TEXTAUSZUG:
Das Private und das Öffentliche gingen ineinander über: In der Ausstellung sind zahlreiche Schnappschüsse und Dokumente zu entdecken. Der Mann mit dem Bart ist Alfred Schmela.
Auch Heinz Mack und Otto Piene, die in einer Kneipe an der Hunsrückenstraße die Gruppe Zero erfanden und die längst mitsamt ihrem Kumpel Günther Uecker im Olymp der Moderne thronen, gehörten Ende der 1950er-Jahre keineswegs zum kulturellen Establishment. „Das waren junge Leute“, bemerkt Susanne Gaensheimer. Große Geschäfte machte Schmela in den Anfangsjahren sicher nicht. Aber er blieb mit rheinischer Kontaktfreude bei der Sache. „Dat Bild ist jut“, so wird er gern zitiert. Die Show war auch gut – oder zumindest aufregend. Viele wissen noch, wie Joseph Beuys 1965 bei Schmela im Schaufenster saß, ohne Hut, den Kopf mit Blattgold bedeckt, und zeigte, „Wie man dem toten Hasen die Bilder erklärt“.
Der Galerist war kein Sammler
Dass solche Aktionen ihren Platz in der Kunstgeschichte haben würden, konnte man noch gar nicht wissen. Schmela hatte einfach einen untrüglichen Instinkt. Und er präsentierte nicht nur die Düsseldorfer, die später weltberühmt wurden. Er holte auch die amerikanische Avantgarde an den Rhein. Bei einer New-York-Reise des Kunstvereins 1963 entdeckte er bei Castelli ein Pop-Art-Bild von Roy Lichtenstein, spannte es ab, rollte es zusammen, nahm es im Flugzeug mit nach Hause und verkaufte es an die rheinische Sammlerin Fänn Schniewind. Schmela selbst hortete keine Kunst, er setzte sie in die Welt. 1967 gehörte er zu den Gründern des Kölner Kunstmarkts, der später zur Art Cologne wurde. Ein Jahr später schied er allerdings schon wieder aus. Er wollte keine Vereinsarbeit, er wollte frei sein.

ARBEITSAUFTRÄGE:
[A] Entscheide für jede Aussage, ob sie mit dem Textauszug übereinstimmt. Antworte jeweils mit Ja oder Nein und zitiere die entscheidenden Worte wörtlich: (i) Schmela behielt das Bild von Roy Lichtenstein für seine eigene Sammlung. (ii) Schmela gehörte 1967 zu den Gründern des Kölner Kunstmarkts. (iii) Beuys trug bei seiner Aktion im Schaufenster 1965 einen Hut.
[B] Schreibe aus dem Textauszug alles von „Der Galerist war“ bis hinunter zu „wollte frei sein.“ wortgetreu ab.

Fragen zur Geometrie der Szenen:

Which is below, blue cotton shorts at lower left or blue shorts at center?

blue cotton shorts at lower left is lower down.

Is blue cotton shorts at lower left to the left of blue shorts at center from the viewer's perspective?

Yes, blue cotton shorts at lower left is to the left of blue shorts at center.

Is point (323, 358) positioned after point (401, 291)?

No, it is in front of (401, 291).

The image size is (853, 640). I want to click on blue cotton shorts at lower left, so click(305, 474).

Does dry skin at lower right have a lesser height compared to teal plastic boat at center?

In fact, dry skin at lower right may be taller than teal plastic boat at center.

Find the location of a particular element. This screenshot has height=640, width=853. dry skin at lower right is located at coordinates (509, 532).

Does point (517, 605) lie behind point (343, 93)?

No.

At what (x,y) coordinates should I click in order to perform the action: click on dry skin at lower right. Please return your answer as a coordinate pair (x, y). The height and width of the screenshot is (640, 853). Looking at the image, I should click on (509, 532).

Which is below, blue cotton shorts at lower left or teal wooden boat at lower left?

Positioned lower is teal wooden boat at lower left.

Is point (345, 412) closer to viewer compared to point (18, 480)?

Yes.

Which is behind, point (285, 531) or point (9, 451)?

LÖSUNGEN:
[A]
(i) Nein: „verkaufte es an die rheinische Sammlerin Fänn Schniewind“
(ii) Ja: „1967 gehörte er zu den Gründern des Kölner Kunstmarkts“
(iii) Nein: „ohne Hut, den Kopf mit Blattgold bedeckt“

[B]
Der Galerist war kein Sammler
Dass solche Aktionen ihren Platz in der Kunstgeschichte haben würden, konnte man noch gar nicht wissen. Schmela hatte einfach einen untrüglichen Instinkt. Und er präsentierte nicht nur die Düsseldorfer, die später weltberühmt wurden. Er holte auch die amerikanische Avantgarde an den Rhein. Bei einer New-York-Reise des Kunstvereins 1963 entdeckte er bei Castelli ein Pop-Art-Bild von Roy Lichtenstein, spannte es ab, rollte es zusammen, nahm es im Flugzeug mit nach Hause und verkaufte es an die rheinische Sammlerin Fänn Schniewind. Schmela selbst hortete keine Kunst, er setzte sie in die Welt. 1967 gehörte er zu den Gründern des Kölner Kunstmarkts, der später zur Art Cologne wurde. Ein Jahr später schied er allerdings schon wieder aus. Er wollte keine Vereinsarbeit, er wollte frei sein.